__Provided data__
····················

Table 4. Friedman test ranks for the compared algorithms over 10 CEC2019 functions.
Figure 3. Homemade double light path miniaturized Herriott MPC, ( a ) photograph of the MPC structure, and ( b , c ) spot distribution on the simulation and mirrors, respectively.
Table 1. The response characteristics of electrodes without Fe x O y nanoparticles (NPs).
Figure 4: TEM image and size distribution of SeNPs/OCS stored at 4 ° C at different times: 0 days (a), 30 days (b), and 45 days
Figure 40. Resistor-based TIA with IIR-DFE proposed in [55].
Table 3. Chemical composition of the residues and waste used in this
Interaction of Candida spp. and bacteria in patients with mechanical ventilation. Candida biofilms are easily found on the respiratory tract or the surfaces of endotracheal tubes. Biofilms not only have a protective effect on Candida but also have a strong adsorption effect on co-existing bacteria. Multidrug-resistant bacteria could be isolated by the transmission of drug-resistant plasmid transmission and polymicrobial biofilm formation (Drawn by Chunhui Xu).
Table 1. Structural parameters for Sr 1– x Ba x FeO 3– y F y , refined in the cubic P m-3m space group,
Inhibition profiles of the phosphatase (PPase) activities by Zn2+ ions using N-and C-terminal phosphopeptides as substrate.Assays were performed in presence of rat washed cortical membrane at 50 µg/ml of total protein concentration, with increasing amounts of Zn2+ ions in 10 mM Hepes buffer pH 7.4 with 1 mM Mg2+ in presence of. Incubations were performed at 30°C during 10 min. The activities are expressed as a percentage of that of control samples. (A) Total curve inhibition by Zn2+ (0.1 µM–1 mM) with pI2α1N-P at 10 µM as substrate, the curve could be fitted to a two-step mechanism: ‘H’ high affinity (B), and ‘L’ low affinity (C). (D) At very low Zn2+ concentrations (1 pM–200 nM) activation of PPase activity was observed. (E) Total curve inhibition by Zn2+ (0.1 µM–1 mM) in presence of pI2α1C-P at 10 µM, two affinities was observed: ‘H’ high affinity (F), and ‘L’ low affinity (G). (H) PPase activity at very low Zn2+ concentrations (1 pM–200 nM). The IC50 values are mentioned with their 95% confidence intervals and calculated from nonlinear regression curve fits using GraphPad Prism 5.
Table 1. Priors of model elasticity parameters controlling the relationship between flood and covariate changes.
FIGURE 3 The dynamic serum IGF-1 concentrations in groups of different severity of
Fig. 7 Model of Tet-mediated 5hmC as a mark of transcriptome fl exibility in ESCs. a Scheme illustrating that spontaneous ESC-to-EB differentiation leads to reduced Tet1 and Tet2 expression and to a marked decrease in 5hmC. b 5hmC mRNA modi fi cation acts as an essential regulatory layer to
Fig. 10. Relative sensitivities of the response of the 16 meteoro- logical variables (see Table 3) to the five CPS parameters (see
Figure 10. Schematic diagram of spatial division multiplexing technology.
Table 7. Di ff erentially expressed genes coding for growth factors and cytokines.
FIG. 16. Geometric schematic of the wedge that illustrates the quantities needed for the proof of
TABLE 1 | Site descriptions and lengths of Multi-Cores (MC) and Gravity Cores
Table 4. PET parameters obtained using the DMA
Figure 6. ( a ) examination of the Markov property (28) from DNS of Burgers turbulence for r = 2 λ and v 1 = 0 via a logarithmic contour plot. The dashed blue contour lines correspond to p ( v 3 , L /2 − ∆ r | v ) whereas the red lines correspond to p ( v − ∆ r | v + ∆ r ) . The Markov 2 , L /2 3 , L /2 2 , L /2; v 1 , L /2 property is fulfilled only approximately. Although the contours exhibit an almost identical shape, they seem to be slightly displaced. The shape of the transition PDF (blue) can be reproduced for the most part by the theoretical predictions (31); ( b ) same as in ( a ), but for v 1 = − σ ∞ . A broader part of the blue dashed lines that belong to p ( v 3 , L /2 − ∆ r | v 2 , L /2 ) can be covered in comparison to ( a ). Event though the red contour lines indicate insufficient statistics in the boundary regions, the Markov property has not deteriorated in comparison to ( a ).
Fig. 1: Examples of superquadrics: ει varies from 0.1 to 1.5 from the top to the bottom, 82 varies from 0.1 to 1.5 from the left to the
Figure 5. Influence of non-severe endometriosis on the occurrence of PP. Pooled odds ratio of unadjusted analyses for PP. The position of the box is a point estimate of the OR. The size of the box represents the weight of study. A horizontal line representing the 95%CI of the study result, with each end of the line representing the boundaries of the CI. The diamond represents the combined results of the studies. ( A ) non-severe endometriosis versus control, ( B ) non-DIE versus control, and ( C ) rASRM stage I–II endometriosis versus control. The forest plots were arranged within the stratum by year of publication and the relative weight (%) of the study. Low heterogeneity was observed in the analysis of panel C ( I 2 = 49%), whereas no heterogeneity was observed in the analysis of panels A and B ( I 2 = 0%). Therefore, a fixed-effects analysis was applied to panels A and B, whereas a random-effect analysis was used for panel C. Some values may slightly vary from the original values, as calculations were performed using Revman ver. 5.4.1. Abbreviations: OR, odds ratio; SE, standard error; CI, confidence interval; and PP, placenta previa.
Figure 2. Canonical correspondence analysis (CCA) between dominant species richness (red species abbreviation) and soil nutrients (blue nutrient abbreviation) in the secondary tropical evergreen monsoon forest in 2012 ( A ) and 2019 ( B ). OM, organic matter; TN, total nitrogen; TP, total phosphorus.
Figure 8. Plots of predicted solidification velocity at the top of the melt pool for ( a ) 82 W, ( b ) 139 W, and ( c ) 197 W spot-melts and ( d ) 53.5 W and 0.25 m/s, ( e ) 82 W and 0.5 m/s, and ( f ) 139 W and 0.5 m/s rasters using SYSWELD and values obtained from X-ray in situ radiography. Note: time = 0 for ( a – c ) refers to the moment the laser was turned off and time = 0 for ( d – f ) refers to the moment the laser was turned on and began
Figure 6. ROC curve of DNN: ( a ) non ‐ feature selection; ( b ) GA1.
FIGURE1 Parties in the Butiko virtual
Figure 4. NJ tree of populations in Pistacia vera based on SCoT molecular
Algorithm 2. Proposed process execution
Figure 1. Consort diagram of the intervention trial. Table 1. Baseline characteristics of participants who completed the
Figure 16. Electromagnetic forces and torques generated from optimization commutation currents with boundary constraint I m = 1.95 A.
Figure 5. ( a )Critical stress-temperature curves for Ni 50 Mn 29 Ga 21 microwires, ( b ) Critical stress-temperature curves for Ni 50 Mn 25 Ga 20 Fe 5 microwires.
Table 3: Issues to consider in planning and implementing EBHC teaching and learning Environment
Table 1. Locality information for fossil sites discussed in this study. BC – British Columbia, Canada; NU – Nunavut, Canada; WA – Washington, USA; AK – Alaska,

····················

If a line in the entries above has the word "expressed", copy it.

__Answer__
Inhibition profiles of the phosphatase (PPase) activities by Zn2+ ions using N-and C-terminal phosphopeptides as substrate.Assays were performed in presence of rat washed cortical membrane at 50 µg/ml of total protein concentration, with increasing amounts of Zn2+ ions in 10 mM Hepes buffer pH 7.4 with 1 mM Mg2+ in presence of. Incubations were performed at 30°C during 10 min. The activities are expressed as a percentage of that of control samples. (A) Total curve inhibition by Zn2+ (0.1 µM–1 mM) with pI2α1N-P at 10 µM as substrate, the curve could be fitted to a two-step mechanism: ‘H’ high affinity (B), and ‘L’ low affinity (C). (D) At very low Zn2+ concentrations (1 pM–200 nM) activation of PPase activity was observed. (E) Total curve inhibition by Zn2+ (0.1 µM–1 mM) in presence of pI2α1C-P at 10 µM, two affinities was observed: ‘H’ high affinity (F), and ‘L’ low affinity (G). (H) PPase activity at very low Zn2+ concentrations (1 pM–200 nM). The IC50 values are mentioned with their 95% confidence intervals and calculated from nonlinear regression curve fits using GraphPad Prism 5.
Table 7. Di ff erentially expressed genes coding for growth factors and cytokines.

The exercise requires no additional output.